* GIVEN RECORDS:
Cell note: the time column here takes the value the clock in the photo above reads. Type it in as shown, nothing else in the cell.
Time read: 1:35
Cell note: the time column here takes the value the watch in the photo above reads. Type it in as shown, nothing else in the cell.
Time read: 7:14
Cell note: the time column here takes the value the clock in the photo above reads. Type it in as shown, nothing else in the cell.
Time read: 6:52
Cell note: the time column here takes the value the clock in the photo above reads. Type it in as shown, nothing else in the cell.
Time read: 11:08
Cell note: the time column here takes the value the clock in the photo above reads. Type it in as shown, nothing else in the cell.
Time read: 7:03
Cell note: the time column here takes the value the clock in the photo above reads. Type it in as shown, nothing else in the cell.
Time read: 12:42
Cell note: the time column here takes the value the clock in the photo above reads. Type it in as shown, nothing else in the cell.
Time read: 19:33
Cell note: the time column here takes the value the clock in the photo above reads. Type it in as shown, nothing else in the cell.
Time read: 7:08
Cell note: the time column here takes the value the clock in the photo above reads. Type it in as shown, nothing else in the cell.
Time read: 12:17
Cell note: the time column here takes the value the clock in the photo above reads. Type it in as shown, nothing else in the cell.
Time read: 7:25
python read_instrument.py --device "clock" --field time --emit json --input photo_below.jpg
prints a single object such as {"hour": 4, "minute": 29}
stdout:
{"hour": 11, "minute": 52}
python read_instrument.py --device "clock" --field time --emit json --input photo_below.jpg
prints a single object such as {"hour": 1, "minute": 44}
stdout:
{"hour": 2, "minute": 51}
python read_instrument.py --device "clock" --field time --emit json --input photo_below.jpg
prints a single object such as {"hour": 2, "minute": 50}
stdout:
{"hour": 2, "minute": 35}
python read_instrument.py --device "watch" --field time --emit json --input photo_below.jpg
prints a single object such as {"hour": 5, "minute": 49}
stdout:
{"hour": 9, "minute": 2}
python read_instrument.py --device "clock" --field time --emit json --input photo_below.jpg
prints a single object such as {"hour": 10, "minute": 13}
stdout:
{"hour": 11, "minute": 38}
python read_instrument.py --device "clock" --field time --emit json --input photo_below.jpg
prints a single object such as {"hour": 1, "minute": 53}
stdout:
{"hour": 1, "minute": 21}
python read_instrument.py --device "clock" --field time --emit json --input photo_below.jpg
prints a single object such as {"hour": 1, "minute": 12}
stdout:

* WORK INSTRUCTIONS: List each line in the material above that contains the string "watch", reproducing every such line in full. The match is case-sensitive.

* RESULT FOR THIS EXERCISE:
Cell note: the time column here takes the value the watch in the photo above reads. Type it in as shown, nothing else in the cell.
python read_instrument.py --device "watch" --field time --emit json --input photo_below.jpg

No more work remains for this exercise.